• **Extract to read**
· · · · · · ·

In 1821 Greece gained its independence from the Ottomans and the early seeds of “Enosis” (the Union of Greece and Cyprus) were planted. This movement intensified when, in 1878, the Ottoman Turks granted control of Cyprus to Great Britain in gratitude for British intervention against the Russian threat to Constantinople.
It was a gift Britain could not refuse. In 1878 Britain was an empire focused on India, the Jewel in the Crown. The Suez Canal had opened a decade earlier and Cyprus made an ideal base from which to control trade (all that tea!) through the Canal.
Turkey made the mistake of siding with Germany in 1914, and with the fall of the Ottoman Empire, Turkey redrew its borders and ceded sovereignty to Britain.
We begin to detect a pattern of action and reaction, in the history we hear, based on fear of the other side gaining control. This becomes particularly obvious and complicated in the 1950s, when the popular new Greek Orthodox Archbishop Makarios enters the scene in Cyprus, petitioning the UN to grant self-determination to Cyprus. This would lead to the union of Cyprus with Greece in any referendum. Naturally, the Turkish Cypriots were opposed, as was Britain that had made Cyprus its base in the Middle East.
The UN, which still maintains a buffer zone between the Turkish Cypriots in the North and the Greeks in the South, was in a bind. Both Turkey and Greece had been recently admitted to the UN and were important geographically. Even today, many feel the area is a tinderbox, waiting to ignite into war.

· · · · · · ·

• **Source material**
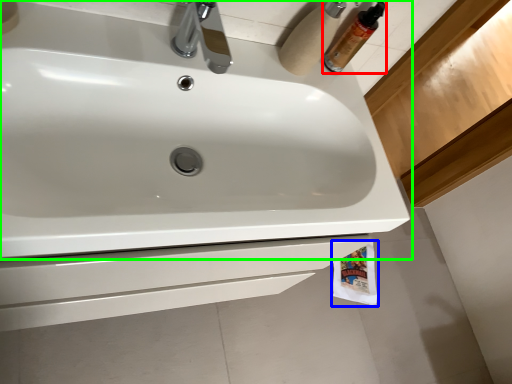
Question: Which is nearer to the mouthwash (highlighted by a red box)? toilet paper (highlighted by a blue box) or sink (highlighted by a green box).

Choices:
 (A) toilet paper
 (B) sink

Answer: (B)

· · · · · · ·

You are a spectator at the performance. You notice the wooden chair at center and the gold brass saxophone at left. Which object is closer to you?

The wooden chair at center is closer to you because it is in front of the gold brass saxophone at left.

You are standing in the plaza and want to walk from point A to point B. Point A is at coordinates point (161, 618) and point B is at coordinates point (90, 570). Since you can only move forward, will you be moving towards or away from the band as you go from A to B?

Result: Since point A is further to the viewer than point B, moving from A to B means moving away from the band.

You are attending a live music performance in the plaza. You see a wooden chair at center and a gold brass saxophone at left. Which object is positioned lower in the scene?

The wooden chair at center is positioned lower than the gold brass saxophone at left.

· · · · · · ·

• **Work order A**
Summarize the passage on the history of Cyprus in two sentences.
• **Work order B**
Write the next part of the passage on the history of Cyprus, picking up after its final sentence.

• **Task answer A**
After Greek independence in 1821 planted the early seeds of union between Greece and Cyprus, the Ottoman Turks granted control of Cyprus to Britain in 1878, and Turkey later ceded sovereignty to Britain after siding with Germany in 1914. In the 1950s Archbishop Makarios petitioned the UN to grant Cyprus self-determination, which the Turkish Cypriots and Britain opposed, leaving the UN, which still maintains a buffer zone between North and South, in a bind.

• **Task answer B**
Makarios joined forces with Greek Soldier and nationalist, George Grivas, the head of EOKA (National Organisation of Cypriot Fighters), to oppose the British, and defy their laws against demonstrations calling for unification with Greece. Makarios returned from exile in 1958, seemingly appeased. Britain granted Cyprus independence on 16 August 1960 under a complex power sharing agreement.
But three years later Makarios, who signed the constitution reluctantly, was calling for 13 amendments, the effect of which would weaken Turkish Cypriot protections. In reaction, the Turkish Cypriot Taksim movement, calling for partition, spread and The Turkish Resistance Movement (TMT), began tit for tat attacks to counter those of the Greek paramilitary organisation EOKA (later EOKA-B).

The film contends that partition began in December 1963 when a Greek Cypriot patrol stopped an innocent Turkish Cypriot couple for no reason. The Greek Cypriots went on a campaign of massacres, rape and hostage taking that lasted nearly a decade. The Turkish Cypriots abandoned their homes to relocate for protection. Of 30,000 Cypriots displaced between December ’63 and August ’64, 25,000 were Turkish and of those, 23,000 remained in the enclaves until 1974, suffering from what was in effect a Greek blockade of food and supplies
The last big date to remember is 15 July 1974. A coup in Cyprus ordered by the new military junta in Athens overthrew Makarios and sought unification. In response, Turkey intervened militarily and revenge attacks against the Greek Cypriots began. The Turkish army took control of 36% of the island (up from 3%) and it’s still there.
This woefully simplified outline is not told as such in the film, which parcels out its excellent research and information through a variety of talking heads, horrific eye-witness stories, and occasional video footage, making it difficult to assemble. Sometimes, too, you wish the filmmakers would forego impartiality for some analysis and opinion, as it certainly seems that the Greek Cypriot leaders were playing with a loaded deck, the Turkish Cypriots were patient, and Turkey was provoked.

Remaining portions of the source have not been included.